__How to complete this task__. Copy the forum post below on repairing a damaged amplifier board in full, word for word.

[Selected extract]

This thread is quite an education in how nasty some modern amplifier designs can be !

Thinking about the potential for repair and what the OP is trying to achieve..... I would say “go for it” and try to repair the amplifier if it is not too expensive for the components. It is a learning exercise after all and, thanks to the comments in this thread, the OP now knows a lot more about why the unit failed.

Just for the experience and fun of the challenge I would repair this board :)

First the PCB damage....... I would cut out a rectangle of PCB that encompassed the badly damaged area. I would then either insert an etched replacement PCB section or a piece of prototyping FR4 board that has the through plated holes in it. The replacement section needs to be securely mounted to the original PCB. I would use a combination of epoxy resin adhesive and brass strips soldered to 0V copper plain. The exact details depend upon the PCB topology. Once the OCB hole is filled the replacement components can be refitted.

Regarding the replacement components and considering that this is a bit of a learning experiment..... I would reuse the inductors and Common Mode Choke. I would rest the discrete components like transistors, diodes etc. If they test OK, you have the choice to reuse or replace as desired. Replacement is advisable if the components are suspected of having been stressed in the failure event. Now the controversial comment..... for the sake of this experiment and to discover whether this amplifier has any life left in it, I would purchase high quality very low ESR electrolytic capacitors, such a some nice Panasonic types and fit these into this amplifier. I know that this just repeats the OEM error but it will work to test the amplifier and is affordable. If the amplifier works then the OP can discuss potential capacitor upgrade paths and costs. There is no point in buying high quality expensive capacitors only to find the amp has issues that are not worth repairing.

Now if a prototyping PCB has been used in the repair, new PCB tracks will need to be created using suitably dimensioned copper wire. I would strip such copper wire from common 2 core and earth mains cable that is available in various sizes. It solders well and is more than suitable for the task at hand. The new copper tracks are soldered to the component leads on the underside of the PCB to recreate the required layout. As with a proper etched PCB installation (if used) there will be a need to connect the new PCB to the surrounding original with with copper wire. What you will end up with is a replication if any missing or damaged PCB traced using round cross section copper wire. It may not look pretty but consider it ‘artistic’ !

[/Selected extract]
[Material provided]

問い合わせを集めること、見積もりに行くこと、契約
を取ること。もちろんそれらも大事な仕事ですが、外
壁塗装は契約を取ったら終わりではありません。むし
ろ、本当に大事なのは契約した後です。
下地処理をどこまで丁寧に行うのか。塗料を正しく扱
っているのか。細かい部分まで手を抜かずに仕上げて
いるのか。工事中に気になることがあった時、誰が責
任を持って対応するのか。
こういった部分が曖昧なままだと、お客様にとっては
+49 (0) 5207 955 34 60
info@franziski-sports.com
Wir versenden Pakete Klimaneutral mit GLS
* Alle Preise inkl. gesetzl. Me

[/Material provided]
[Material provided]

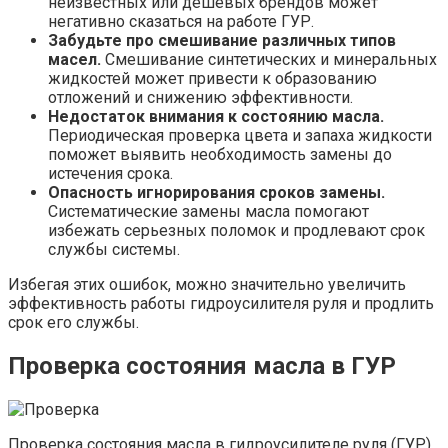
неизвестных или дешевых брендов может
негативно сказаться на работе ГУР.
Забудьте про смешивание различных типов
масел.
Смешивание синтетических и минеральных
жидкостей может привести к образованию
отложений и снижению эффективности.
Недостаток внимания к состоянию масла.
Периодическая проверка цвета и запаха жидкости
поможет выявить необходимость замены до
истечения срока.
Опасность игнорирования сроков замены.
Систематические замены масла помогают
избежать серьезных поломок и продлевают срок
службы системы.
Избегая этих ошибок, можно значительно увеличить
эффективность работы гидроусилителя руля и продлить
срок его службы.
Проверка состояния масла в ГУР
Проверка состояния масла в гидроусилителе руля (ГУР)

[/Material provided]

__Solution below__.
This thread is quite an education in how nasty some modern amplifier designs can be !

Thinking about the potential for repair and what the OP is trying to achieve..... I would say “go for it” and try to repair the amplifier if it is not too expensive for the components. It is a learning exercise after all and, thanks to the comments in this thread, the OP now knows a lot more about why the unit failed.

Just for the experience and fun of the challenge I would repair this board :)

First the PCB damage....... I would cut out a rectangle of PCB that encompassed the badly damaged area. I would then either insert an etched replacement PCB section or a piece of prototyping FR4 board that has the through plated holes in it. The replacement section needs to be securely mounted to the original PCB. I would use a combination of epoxy resin adhesive and brass strips soldered to 0V copper plain. The exact details depend upon the PCB topology. Once the OCB hole is filled the replacement components can be refitted.

Regarding the replacement components and considering that this is a bit of a learning experiment..... I would reuse the inductors and Common Mode Choke. I would rest the discrete components like transistors, diodes etc. If they test OK, you have the choice to reuse or replace as desired. Replacement is advisable if the components are suspected of having been stressed in the failure event. Now the controversial comment..... for the sake of this experiment and to discover whether this amplifier has any life left in it, I would purchase high quality very low ESR electrolytic capacitors, such a some nice Panasonic types and fit these into this amplifier. I know that this just repeats the OEM error but it will work to test the amplifier and is affordable. If the amplifier works then the OP can discuss potential capacitor upgrade paths and costs. There is no point in buying high quality expensive capacitors only to find the amp has issues that are not worth repairing.

Now if a prototyping PCB has been used in the repair, new PCB tracks will need to be created using suitably dimensioned copper wire. I would strip such copper wire from common 2 core and earth mains cable that is available in various sizes. It solders well and is more than suitable for the task at hand. The new copper tracks are soldered to the component leads on the underside of the PCB to recreate the required layout. As with a proper etched PCB installation (if used) there will be a need to connect the new PCB to the surrounding original with with copper wire. What you will end up with is a replication if any missing or damaged PCB traced using round cross section copper wire. It may not look pretty but consider it ‘artistic’ !